Seattle Council forwards bill to extend encampment eviction period

The Seattle City Council made a controversial move on homeless encampments.

SEATTLE – The Seattle City Council referred legislation Tuesday, which in its current form, could give unauthorized encampments more time to move.

The Council voted 7-1 to move the measure to a committee next week.

The legislation, in its current form, includes language that would give encampments a 30-day notice before eviction.
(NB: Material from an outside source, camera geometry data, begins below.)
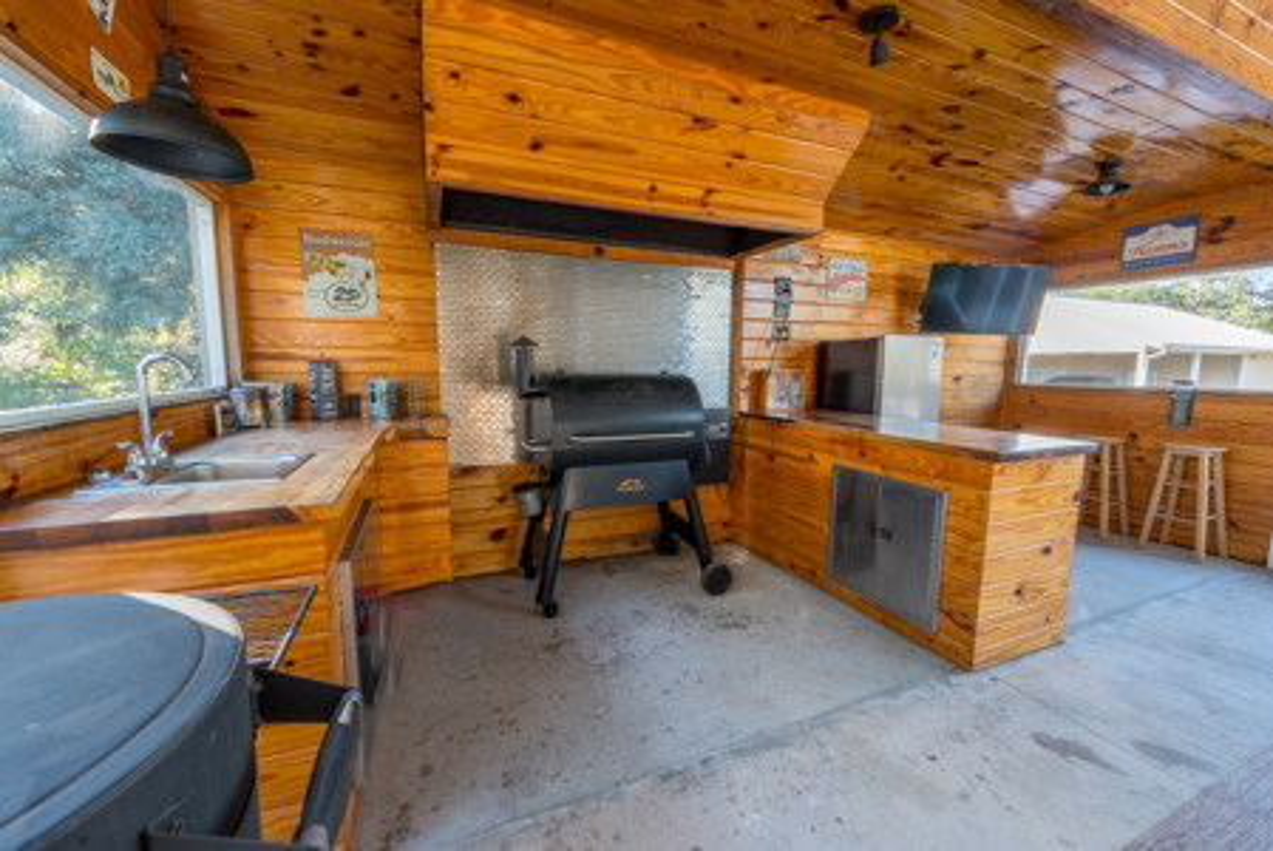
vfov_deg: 81.3
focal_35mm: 14
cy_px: 426
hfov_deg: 104.2
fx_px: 495
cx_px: 636
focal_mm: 14
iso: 400
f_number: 9
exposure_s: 1/50
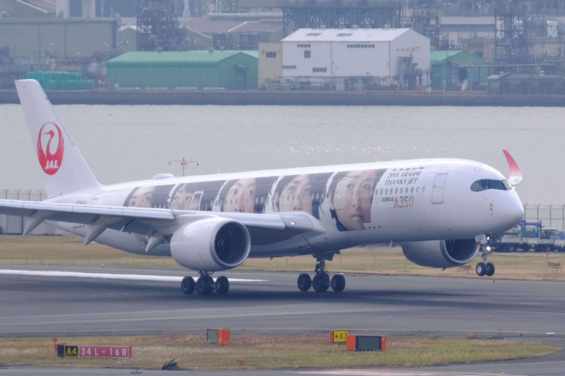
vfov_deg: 4.3
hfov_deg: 6.5
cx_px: 288
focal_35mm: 319
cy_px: 187
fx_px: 5006
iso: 200
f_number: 5.6
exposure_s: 1/500
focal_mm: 200
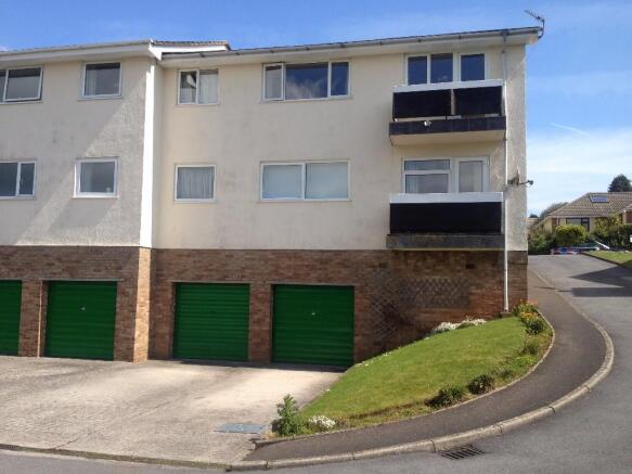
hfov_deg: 52.6
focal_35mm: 35
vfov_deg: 40.7
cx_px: 316
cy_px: 237
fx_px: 639
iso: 50
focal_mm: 4.28
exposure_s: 1/1284
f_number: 2.4
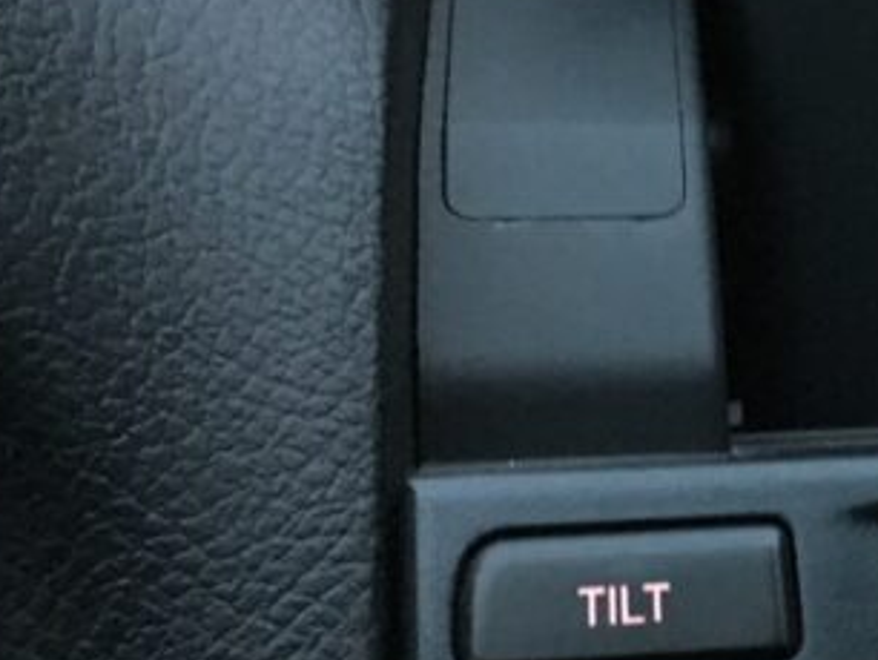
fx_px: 2462
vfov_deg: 15.2
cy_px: 422
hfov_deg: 18.2
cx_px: 1288
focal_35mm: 97
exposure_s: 1/15
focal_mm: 4.15
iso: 200
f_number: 2.2
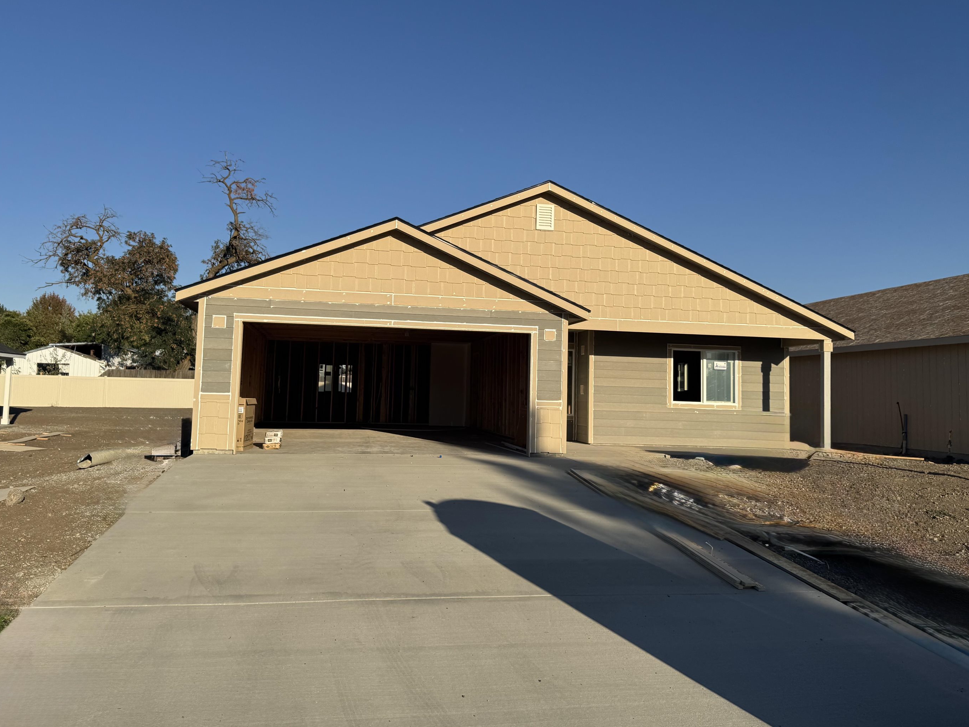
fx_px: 756
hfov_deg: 65.3
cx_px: 473
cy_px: 334
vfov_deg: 51.3
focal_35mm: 27
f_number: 1.78
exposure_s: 1/5814
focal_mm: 6.76
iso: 80
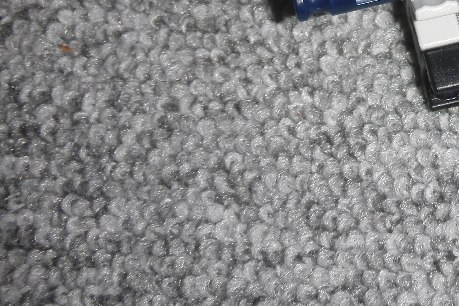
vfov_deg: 15.3
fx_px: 1122
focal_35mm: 88
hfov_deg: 22.1
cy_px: 3
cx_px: 473
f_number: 3.9
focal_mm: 6.66
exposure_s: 1/40
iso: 100
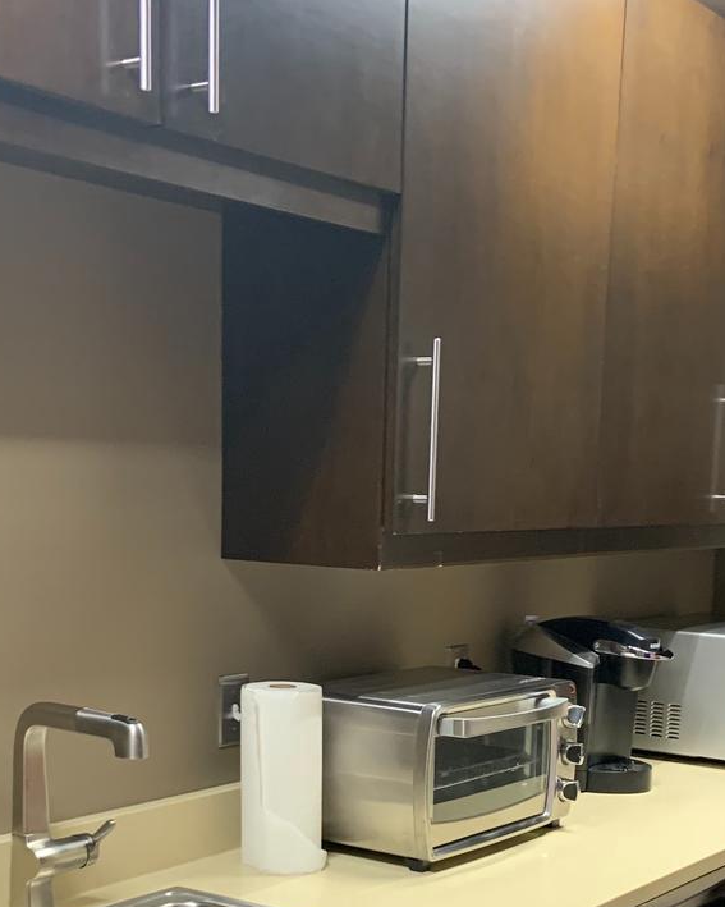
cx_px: 393
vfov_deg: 33.0
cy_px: 755
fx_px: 1475
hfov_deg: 27.6
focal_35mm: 55
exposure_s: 1/40
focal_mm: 4.25
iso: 400
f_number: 1.8
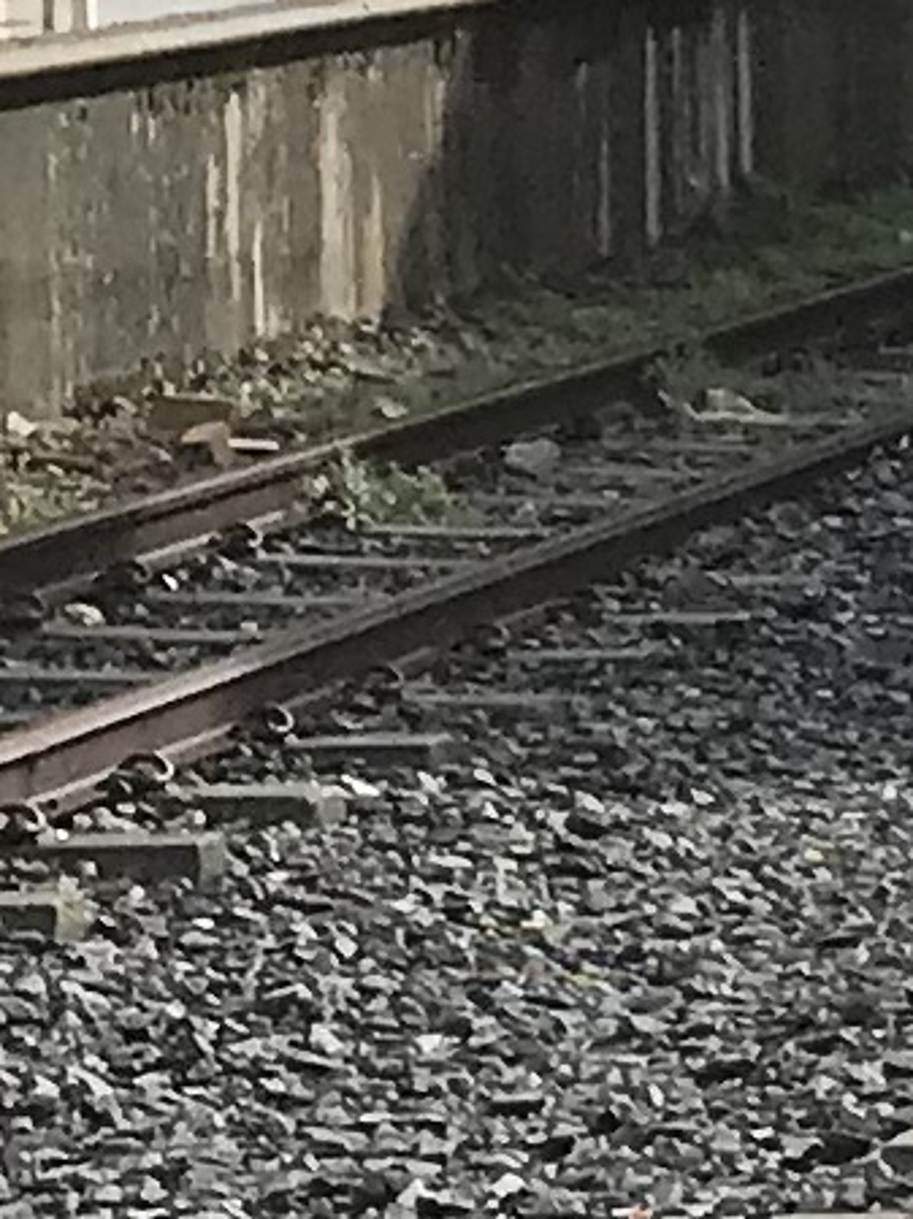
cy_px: 322
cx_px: 4289
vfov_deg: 7.9
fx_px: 8835
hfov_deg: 5.0
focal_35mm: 251
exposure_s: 1/2336
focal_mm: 3.99
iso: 20
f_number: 1.8
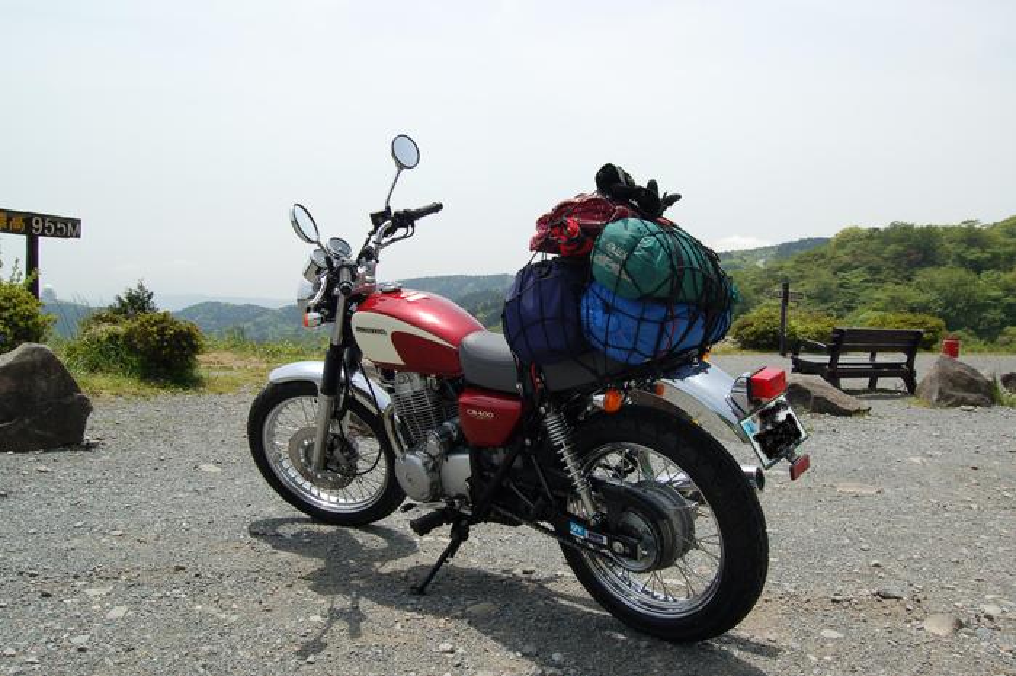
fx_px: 846
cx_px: 508
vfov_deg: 43.5
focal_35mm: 30
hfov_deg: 62.0
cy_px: 338
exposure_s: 1/500
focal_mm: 20
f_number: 11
Currently, they are given a 72-hour window.  Seattle has moved 441 encampments, according to the City, in the past 10 months.

Councilmember Kshama Sawant spoke in support of the legislation on Tuesday.

"The city is literally spending millions of dollars moving homeless people from one street corner to the next and not solving the problem,” Sawant said.

The legislation was crafted by the local chapter of the ACLU and homeless advocates. 

Councilmember Tim Burgess was the lone dissenting vote, saying in part, "The proposed ordinance is not the balanced approach the people of Seattle deserve."

Eighteen different Chinatown International District business owners have written letters to the council asking them to reject the 30-day clause. 

Harry Chan, who owns Tai Tung, Seattle's oldest Chinese restaurant, said customers have been complaining about the rise in encampments, and concerns about safety. 

"I feel sorry for those people, but on the other hand, I have to look at that," Chan said.

The signed letter from Chan and others says, to "Increase the encampment eviction wait period from 3 days to 30 days would destroy our neighborhood economically. Please vote "NO" on the proposed 30-day eviction wait period to allow time for the Mayor's taskforce to explore more options and the impact they will have on the entire community."